Camera and Multimedia:

If there was ever a time for a drum-roll, this is it. It’s time to take a close look at the Nokia N8's 12MP camera with auto focus Carl Zeiss lens (28mm f2.8). Nokia commissioned the University of Westminster, a university with a strong photographic heritage in London, to conduct research into the Nokia N8’s sensor. Nokia World 2010 touted the N8 as a compact camera replacement. There has been so much buzz surrounding this camera, that it really has to be something special to live up to it all, and by golly it is.

Quick to activate, quick to fire (even with flash), quick to process, when we first started taking pictures, the speed at which the Nokia N8 worked made us think it was set to a low resolution. That wasn’t the case. At full 12MP, everything works, and works quickly. The camera button on the bottom right of the N8 has two stages of press (focus and capture) and this can be used to take the picture. Alternatively, there is a single camera icon on the screen that can be used. The camera has face detection, an optional on-screen grid, as well as the following:

  • Scene modes (auto, user defined, close-up, portrait, landscape, sport, night and night-portrait)
  • Self timer (off, 2 seconds, 10 seconds, 20 seconds),
  • Colour tone (normal, vivid, black and white, sepia),
  • White balance (auto, sunny, cloudy, incandescent, fluorescent)
  • Exposure (-2 to +2 in increments of 0.5)
  • ISO (low, medium, high)
  • Adjustable contrast
  • Sharpness (hard, normal, soft)

Pictures taken on the Nokia N8 are indistinguishable from some of the mid-range compact cameras on the market at the moment, and are unquestionably better than most entry-level compacts.

Colour reproduction is good. While on the AMOLED screen, images look slightly over-saturated, but when exported to a monitor, reds and yellows in particular look bright and natural.

As you can see from the samples, levels of detail are high across busy images, especially in shots taken in daylight. Thanks to the 12MP sensor and Nokia’s efforts, images don’t break down as soon as they are zoomed into, so there is some leeway in terms of cropping an image once it is taken.

Exposure levels are also very promising. With the shot of the two statues providing a low contrast scene on a slightly overcast day, the Nokia N8 produced a capture very similar to the real thing.

An area the Nokia N8 camera is a little weaker is dynamic range. When faced with a high contrast scene, as with most compact cameras, shades of black melt into one, and highlights can become blotches of white. Another factor is metering. The Nokia N8 doesn’t enable the user to set metering, so it is defaulted to centre-weighted.

▸ WHAT YOU NEED TO DO
(1) Answer these about the camera review:
(a) Which university did Nokia commission to research the N8's sensor?
(b) What settings does the self timer offer?
(c) What metering mode is the N8 defaulted to?
(2) Write out everything in the camera review from "As you can see" down to "it is taken.", swapping "daylight" for "sunlight".

▸ DATASET EXCERPT
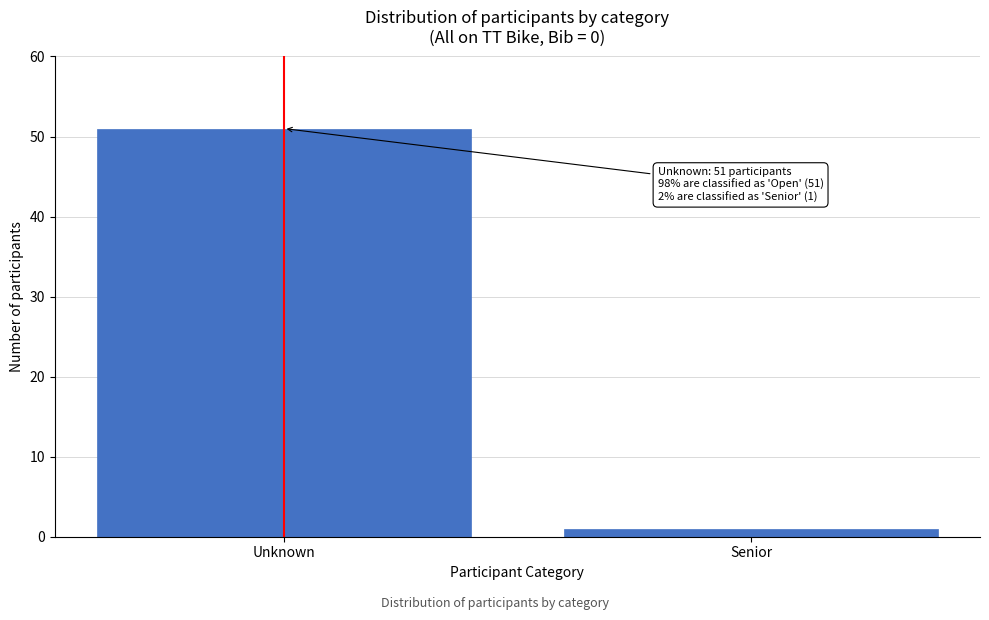

Reading left to right, transcribe all the data shown in this chart.

51	1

▸ EXERCISE RESPONSES
(1)
(a) The University of Westminster.
(b) Off, 2 seconds, 10 seconds, and 20 seconds.
(c) Centre-weighted.

(2)
As you can see from the samples, levels of detail are high across busy images, especially in shots taken in sunlight. Thanks to the 12MP sensor and Nokia’s efforts, images don’t break down as soon as they are zoomed into, so there is some leeway in terms of cropping an image once it is taken.